ENVELHECER
Me inscrevi em um canal no YouTube cuja proposta pensei ser, inicialmente, falar sobre o envelhecer.
Cancelei a inscrição após um dia.
O canal é uma sucessão de vídeos sobre mulheres velhas ou muito velhas dizendo que não estão velhas, que a velhice está apenas na cabeça. Elas usam maquiagem pesada e saem para dançar usando roupas de bailarinas de cabaré, afirmando sempre que a velhice não existe. Nos vídeos, a maioria das pessoas nesses grupos são de mulheres, e elas fazem questão de mostrar a quantidade de álcool que consumem durante seus “brindes à vida.” Há poucos homens, o que faz com que elas acabem tendo que dançar umas com as outras durante o baile. Acho isso um espetáculo triste.
Nos comentários, algumas pessoas usam adjetivos que, ao meu ver, são muito pejorativos: “Vovós danadinhas!” “Isso mesmo, é preciso ter um coração jovem, que gracinha!”
Minha mãe frequentava esses grupos e ela me contava sobre as disputas das velhas pela companhia masculina – havia poucos homens – inclusive, minha mãe me contou que chegou a sofrer ameaças vindas de uma das velhas, que a abordou na rua, enquanto ela estava no ponto de ônibus, fazendo um pequeno escândalo e dizendo que ia bater nela se ela dançasse com o fulano outra vez. Minha mãe ficou um bom tempo sem voltar àquele clube. Detalhe: ela tinha mais de 80 anos quando aquilo aconteceu.
O que vou escrever aqui sobre o envelhecer é a minha visão, e entendo que há pessoas que enxergam isso de outra maneira, embora eu ache que elas estejam perdendo uma grande oportunidade de verdadeiramente amadurecer.
Não acho que velho tenha que ser triste ou austero o tempo todo, mas negar a velhice, na minha opinião, não é uma decisão inteligente. Imagino essas senhoras chegando em casa do baile, removendo a maquiagem pesada, a peruca, as roupas inadequadas de dançarinas de cabaré e os saltos torturantes, dando um suspiro de alívio ao entrar em um caftan confortável e chinelos macios. De repente, elas se olham no espelho, e nesse momento, pinta o desespero. Quem sabe, a depressão.
No dia seguinte, elas vestem novamente suas fantasias de jovens, chamando umas às outras de “Meninas” e recomeçam seu jogo de negação. Acho isso triste.
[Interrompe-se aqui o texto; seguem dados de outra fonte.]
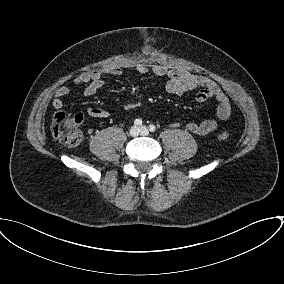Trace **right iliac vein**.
Here are the masks:
<instances>
[{
    "mask_svg": "<svg viewBox=\"0 0 284 284\" xmlns=\"http://www.w3.org/2000/svg\"><path fill=\"white\" fill-rule=\"evenodd\" d=\"M139 132H140L139 128L136 127V126H133L130 129V135L133 136V137L137 136L139 134Z\"/></svg>",
    "mask_w": 284,
    "mask_h": 284,
    "instance_id": "obj_1",
    "label": "right iliac vein"
}]
</instances>
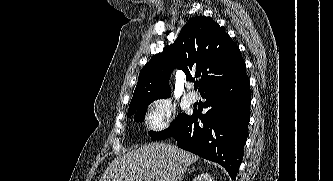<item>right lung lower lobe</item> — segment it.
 Wrapping results in <instances>:
<instances>
[{"label": "right lung lower lobe", "mask_w": 333, "mask_h": 181, "mask_svg": "<svg viewBox=\"0 0 333 181\" xmlns=\"http://www.w3.org/2000/svg\"><path fill=\"white\" fill-rule=\"evenodd\" d=\"M201 95L206 99L207 113L187 116L172 137L178 147L222 165L235 180L250 120L248 76L208 89Z\"/></svg>", "instance_id": "1"}]
</instances>
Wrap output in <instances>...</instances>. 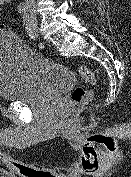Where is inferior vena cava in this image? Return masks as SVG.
I'll return each mask as SVG.
<instances>
[{
  "label": "inferior vena cava",
  "mask_w": 131,
  "mask_h": 177,
  "mask_svg": "<svg viewBox=\"0 0 131 177\" xmlns=\"http://www.w3.org/2000/svg\"><path fill=\"white\" fill-rule=\"evenodd\" d=\"M26 2L29 6H34L35 5V0H26Z\"/></svg>",
  "instance_id": "obj_1"
}]
</instances>
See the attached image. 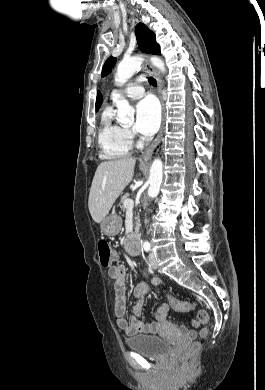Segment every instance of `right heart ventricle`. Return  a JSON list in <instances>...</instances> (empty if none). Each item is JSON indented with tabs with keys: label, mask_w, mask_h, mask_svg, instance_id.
I'll return each mask as SVG.
<instances>
[{
	"label": "right heart ventricle",
	"mask_w": 265,
	"mask_h": 390,
	"mask_svg": "<svg viewBox=\"0 0 265 390\" xmlns=\"http://www.w3.org/2000/svg\"><path fill=\"white\" fill-rule=\"evenodd\" d=\"M98 143L100 157L106 160L125 157L131 149L127 131L114 120V111L110 106L106 107L101 114Z\"/></svg>",
	"instance_id": "obj_1"
}]
</instances>
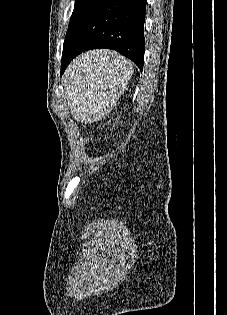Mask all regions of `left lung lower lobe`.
Masks as SVG:
<instances>
[{"label":"left lung lower lobe","mask_w":227,"mask_h":315,"mask_svg":"<svg viewBox=\"0 0 227 315\" xmlns=\"http://www.w3.org/2000/svg\"><path fill=\"white\" fill-rule=\"evenodd\" d=\"M147 0H98L64 43L61 74L84 51L106 48L131 59L142 71Z\"/></svg>","instance_id":"0a47b994"}]
</instances>
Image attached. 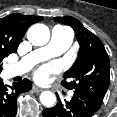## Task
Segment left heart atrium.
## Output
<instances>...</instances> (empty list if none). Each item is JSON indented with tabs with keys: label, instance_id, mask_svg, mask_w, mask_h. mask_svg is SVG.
<instances>
[{
	"label": "left heart atrium",
	"instance_id": "1",
	"mask_svg": "<svg viewBox=\"0 0 117 117\" xmlns=\"http://www.w3.org/2000/svg\"><path fill=\"white\" fill-rule=\"evenodd\" d=\"M58 71H59L58 65L56 63H50L38 68L35 71L34 76L38 82H45L50 74L56 73Z\"/></svg>",
	"mask_w": 117,
	"mask_h": 117
}]
</instances>
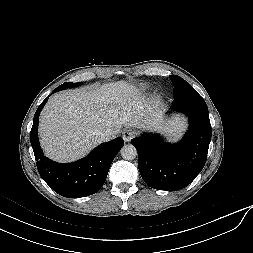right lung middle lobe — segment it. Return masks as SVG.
Masks as SVG:
<instances>
[{
    "instance_id": "obj_1",
    "label": "right lung middle lobe",
    "mask_w": 253,
    "mask_h": 253,
    "mask_svg": "<svg viewBox=\"0 0 253 253\" xmlns=\"http://www.w3.org/2000/svg\"><path fill=\"white\" fill-rule=\"evenodd\" d=\"M78 85H80V83L66 82V83L60 85L58 88H59L60 90H63V89H65V88H68V87H75V86H78Z\"/></svg>"
}]
</instances>
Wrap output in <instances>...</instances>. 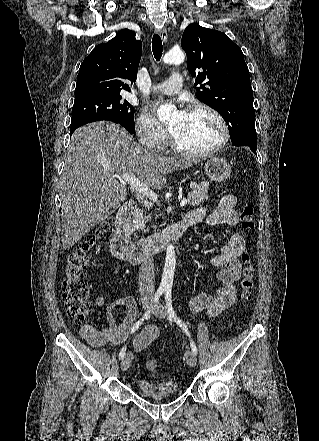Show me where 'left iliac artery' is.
<instances>
[{"label": "left iliac artery", "mask_w": 319, "mask_h": 441, "mask_svg": "<svg viewBox=\"0 0 319 441\" xmlns=\"http://www.w3.org/2000/svg\"><path fill=\"white\" fill-rule=\"evenodd\" d=\"M165 302H166V307H167V311L169 314V317L171 319H173L178 325L179 327L185 332V334L190 338V331L187 327V325L176 315L173 306H172V297H171V290H165ZM190 345H191V350L193 352L194 355H197V347L195 345V343L190 339Z\"/></svg>", "instance_id": "obj_1"}]
</instances>
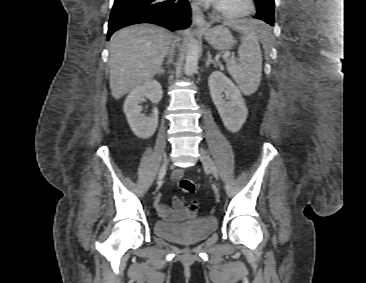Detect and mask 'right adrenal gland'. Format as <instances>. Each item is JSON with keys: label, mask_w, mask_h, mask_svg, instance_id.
<instances>
[{"label": "right adrenal gland", "mask_w": 366, "mask_h": 283, "mask_svg": "<svg viewBox=\"0 0 366 283\" xmlns=\"http://www.w3.org/2000/svg\"><path fill=\"white\" fill-rule=\"evenodd\" d=\"M169 63H171V62H168L167 64H169ZM164 73H165V69L161 66V67L158 69L157 74H158V75H163Z\"/></svg>", "instance_id": "2a0ac1e0"}]
</instances>
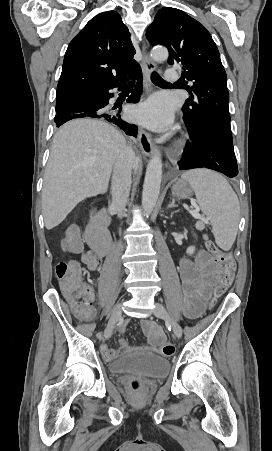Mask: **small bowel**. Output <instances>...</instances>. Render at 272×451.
<instances>
[{
	"label": "small bowel",
	"mask_w": 272,
	"mask_h": 451,
	"mask_svg": "<svg viewBox=\"0 0 272 451\" xmlns=\"http://www.w3.org/2000/svg\"><path fill=\"white\" fill-rule=\"evenodd\" d=\"M81 263L88 271H96L102 256L95 253L93 249L83 251L81 244ZM215 256L205 250L197 251L194 260L182 257L177 269L183 287L182 309L190 317L197 316L204 306L206 299L205 282L207 271L214 263ZM142 327L148 335V343L141 346H129L126 339L120 340L119 347L110 349L102 347V353L107 361H111L127 352L154 351L164 342L165 337L161 329L150 321H143Z\"/></svg>",
	"instance_id": "c3829d8e"
}]
</instances>
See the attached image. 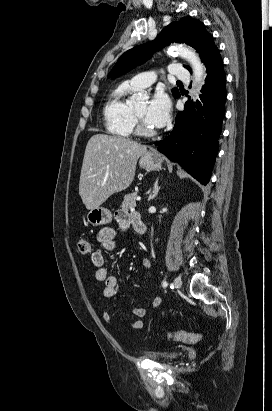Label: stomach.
Masks as SVG:
<instances>
[{
	"label": "stomach",
	"mask_w": 272,
	"mask_h": 411,
	"mask_svg": "<svg viewBox=\"0 0 272 411\" xmlns=\"http://www.w3.org/2000/svg\"><path fill=\"white\" fill-rule=\"evenodd\" d=\"M163 158L156 151H146L141 155L139 165L146 170H159L161 168ZM112 220V213L105 207H97L91 209L87 214V221L92 226H101L110 223Z\"/></svg>",
	"instance_id": "1"
}]
</instances>
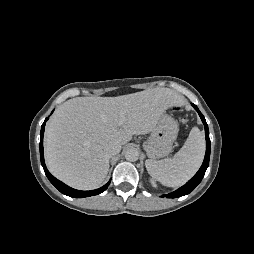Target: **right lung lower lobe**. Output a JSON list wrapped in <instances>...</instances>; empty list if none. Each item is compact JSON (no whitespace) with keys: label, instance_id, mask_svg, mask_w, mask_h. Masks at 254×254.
<instances>
[{"label":"right lung lower lobe","instance_id":"right-lung-lower-lobe-1","mask_svg":"<svg viewBox=\"0 0 254 254\" xmlns=\"http://www.w3.org/2000/svg\"><path fill=\"white\" fill-rule=\"evenodd\" d=\"M48 120V118L45 119L44 123L42 124L41 127V132H40V159H41V164L43 166V169L45 171V174L49 181L64 195L70 196V197H75V198H83V197H89L93 195H97L105 191L110 184V181L102 186L99 189L96 190H91V191H80L73 189L61 181L57 180L54 176L50 174V172L47 170L45 162H44V155H43V134H44V129H45V122Z\"/></svg>","mask_w":254,"mask_h":254}]
</instances>
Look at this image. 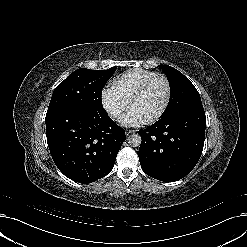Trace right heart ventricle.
<instances>
[{
    "label": "right heart ventricle",
    "instance_id": "obj_1",
    "mask_svg": "<svg viewBox=\"0 0 247 247\" xmlns=\"http://www.w3.org/2000/svg\"><path fill=\"white\" fill-rule=\"evenodd\" d=\"M155 76V72L143 70L126 74L118 82L119 95L123 96L126 100H129L142 84Z\"/></svg>",
    "mask_w": 247,
    "mask_h": 247
}]
</instances>
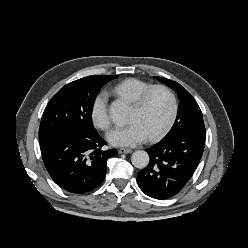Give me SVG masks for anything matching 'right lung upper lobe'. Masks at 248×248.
Returning a JSON list of instances; mask_svg holds the SVG:
<instances>
[{
	"label": "right lung upper lobe",
	"mask_w": 248,
	"mask_h": 248,
	"mask_svg": "<svg viewBox=\"0 0 248 248\" xmlns=\"http://www.w3.org/2000/svg\"><path fill=\"white\" fill-rule=\"evenodd\" d=\"M96 76L103 78V79H108V80L117 78V76H113V75H96Z\"/></svg>",
	"instance_id": "right-lung-upper-lobe-1"
}]
</instances>
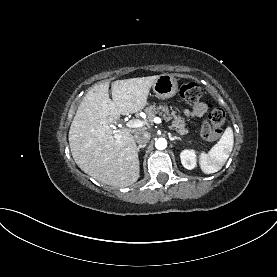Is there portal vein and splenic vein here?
<instances>
[{
    "label": "portal vein and splenic vein",
    "instance_id": "obj_1",
    "mask_svg": "<svg viewBox=\"0 0 277 277\" xmlns=\"http://www.w3.org/2000/svg\"><path fill=\"white\" fill-rule=\"evenodd\" d=\"M153 121L157 124L161 123V118L159 117H154ZM145 125V122L139 119H132L127 122L126 126L128 128H140Z\"/></svg>",
    "mask_w": 277,
    "mask_h": 277
}]
</instances>
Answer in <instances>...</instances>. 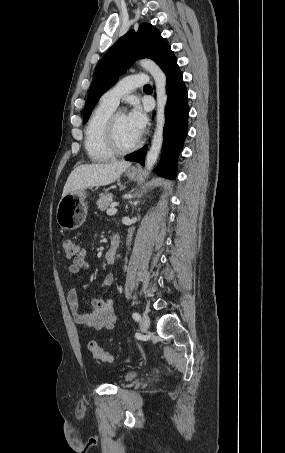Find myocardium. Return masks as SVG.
I'll use <instances>...</instances> for the list:
<instances>
[{
  "instance_id": "obj_1",
  "label": "myocardium",
  "mask_w": 285,
  "mask_h": 453,
  "mask_svg": "<svg viewBox=\"0 0 285 453\" xmlns=\"http://www.w3.org/2000/svg\"><path fill=\"white\" fill-rule=\"evenodd\" d=\"M125 114L123 110H115L108 118L105 131H104V138L105 143L108 149L111 151L113 155H125L137 150L143 142L142 137L140 136L137 142L129 147H122L119 145L116 135V122L117 118L121 115Z\"/></svg>"
}]
</instances>
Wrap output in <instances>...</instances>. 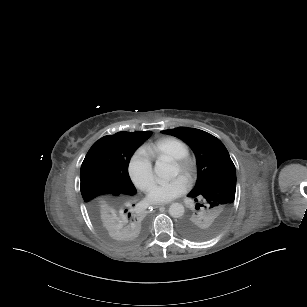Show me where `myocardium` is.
Returning <instances> with one entry per match:
<instances>
[{
	"mask_svg": "<svg viewBox=\"0 0 307 307\" xmlns=\"http://www.w3.org/2000/svg\"><path fill=\"white\" fill-rule=\"evenodd\" d=\"M179 169V173L187 179L196 177L200 170V158L193 152H188L180 157L172 158Z\"/></svg>",
	"mask_w": 307,
	"mask_h": 307,
	"instance_id": "obj_1",
	"label": "myocardium"
}]
</instances>
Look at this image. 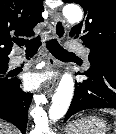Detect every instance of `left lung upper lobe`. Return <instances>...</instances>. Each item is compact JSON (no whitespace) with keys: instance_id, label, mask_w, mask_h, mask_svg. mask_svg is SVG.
<instances>
[{"instance_id":"5c2ea615","label":"left lung upper lobe","mask_w":116,"mask_h":134,"mask_svg":"<svg viewBox=\"0 0 116 134\" xmlns=\"http://www.w3.org/2000/svg\"><path fill=\"white\" fill-rule=\"evenodd\" d=\"M70 3V0H63ZM84 9V20L70 36L80 38L93 59L116 60V0H75Z\"/></svg>"}]
</instances>
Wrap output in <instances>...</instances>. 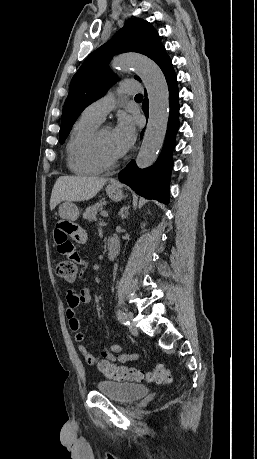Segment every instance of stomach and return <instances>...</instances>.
I'll list each match as a JSON object with an SVG mask.
<instances>
[{
    "label": "stomach",
    "mask_w": 257,
    "mask_h": 459,
    "mask_svg": "<svg viewBox=\"0 0 257 459\" xmlns=\"http://www.w3.org/2000/svg\"><path fill=\"white\" fill-rule=\"evenodd\" d=\"M106 192L108 196L114 201H120L124 198L122 190L117 186H107ZM59 215L63 219H68L70 222H74L79 217L78 207L69 201H64L59 206Z\"/></svg>",
    "instance_id": "obj_1"
}]
</instances>
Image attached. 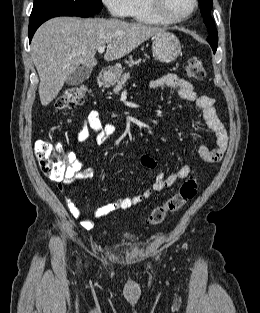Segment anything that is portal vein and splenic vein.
<instances>
[{
  "label": "portal vein and splenic vein",
  "instance_id": "obj_1",
  "mask_svg": "<svg viewBox=\"0 0 260 313\" xmlns=\"http://www.w3.org/2000/svg\"><path fill=\"white\" fill-rule=\"evenodd\" d=\"M105 49H106V46H100V47H98V52L103 53L105 51Z\"/></svg>",
  "mask_w": 260,
  "mask_h": 313
}]
</instances>
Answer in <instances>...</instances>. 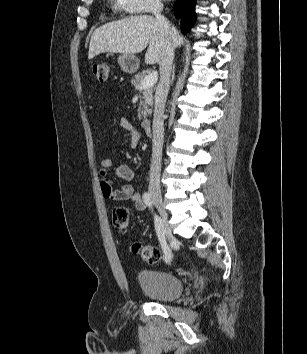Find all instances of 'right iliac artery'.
<instances>
[{"label":"right iliac artery","instance_id":"right-iliac-artery-1","mask_svg":"<svg viewBox=\"0 0 307 354\" xmlns=\"http://www.w3.org/2000/svg\"><path fill=\"white\" fill-rule=\"evenodd\" d=\"M143 199H144L145 204L149 208H152V200H151L150 194L145 192L143 194ZM155 230H156L158 239L160 241L161 247H162L163 252H164L165 262L168 263L172 259V252H171V249H170V247L167 244L166 239H165L164 225L162 223V220L157 215H155Z\"/></svg>","mask_w":307,"mask_h":354}]
</instances>
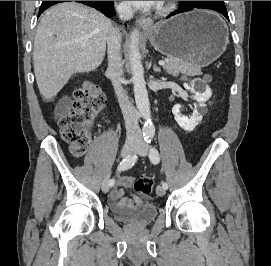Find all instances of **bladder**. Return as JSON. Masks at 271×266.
Masks as SVG:
<instances>
[{
    "label": "bladder",
    "mask_w": 271,
    "mask_h": 266,
    "mask_svg": "<svg viewBox=\"0 0 271 266\" xmlns=\"http://www.w3.org/2000/svg\"><path fill=\"white\" fill-rule=\"evenodd\" d=\"M158 211L155 205L145 204L136 209L133 213L123 216L116 215V220L124 222L137 227H144L149 225L157 216Z\"/></svg>",
    "instance_id": "31cf9c89"
}]
</instances>
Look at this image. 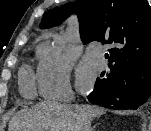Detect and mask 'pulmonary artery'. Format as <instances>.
Masks as SVG:
<instances>
[{
    "label": "pulmonary artery",
    "mask_w": 151,
    "mask_h": 131,
    "mask_svg": "<svg viewBox=\"0 0 151 131\" xmlns=\"http://www.w3.org/2000/svg\"><path fill=\"white\" fill-rule=\"evenodd\" d=\"M89 53L91 57L94 59L98 68L103 69L105 67V60L102 52L98 49H90Z\"/></svg>",
    "instance_id": "pulmonary-artery-1"
}]
</instances>
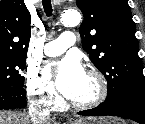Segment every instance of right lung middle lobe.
Listing matches in <instances>:
<instances>
[{
    "label": "right lung middle lobe",
    "mask_w": 145,
    "mask_h": 124,
    "mask_svg": "<svg viewBox=\"0 0 145 124\" xmlns=\"http://www.w3.org/2000/svg\"><path fill=\"white\" fill-rule=\"evenodd\" d=\"M26 57L0 53V86L23 87Z\"/></svg>",
    "instance_id": "1"
}]
</instances>
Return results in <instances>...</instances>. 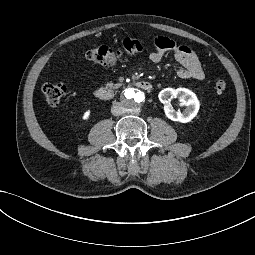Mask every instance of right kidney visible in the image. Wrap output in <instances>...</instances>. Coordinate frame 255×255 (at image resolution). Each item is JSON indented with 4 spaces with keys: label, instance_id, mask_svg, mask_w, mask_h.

Penso que isso tem mais a ver com desespero do que com aproveitar a vida.
Sei que aos 58 anos eu tenho muito mais chão atrás de mim do que terei pela frente. Eu quero poder ler os livros que ainda não li, tentar me preparar mais para o meu grande encontro com a morte – sim, não há nada de mórbido nisso, pois a morte é um fato da vida – viajar, estar com as poucas pessoas que ainda consigo suportar, assistir aos meus filmes favoritos, e por que não, dançar, se a ocasião for propícia, sem forçar a barra ou ter que me fantasiar de dançarina de cabaré, o que seria ridículo. Eu quero tentar entender, mesmo que seja difícil, essa pessoa que sou eu, essa mulher na qual eu me tornei. Quero ter uma alma velha, antiga. Quero ser a tia meio bruxa, quem sabe, meio reclusa, que estuda muito e fala bem pouco.
Não vou aqui tentar recuperar o tempo perdido, pois o que foi perdido não pode ser reencontrado, pelo simples fato de que não há caminho de volta, nem nunca houve. É daqui para frente. É fazer o melhor que eu puder agora e viver uma vida que seja de verdade. Não quero jamais me tornar uma caricatura de mim mesma. Não vou tentar me infiltrar em grupos de pessoas mais jovens ou me enfiar em grupos de “Melhor idade”, “Terceira idade” ou seja lá como for que os chamem. Prefiro ficar entre as pessoas que eu gosto, as que sempre conheci. Não me interessa fazer novos amigos, mas se acontecer naturalmente, por afinidade, por que não?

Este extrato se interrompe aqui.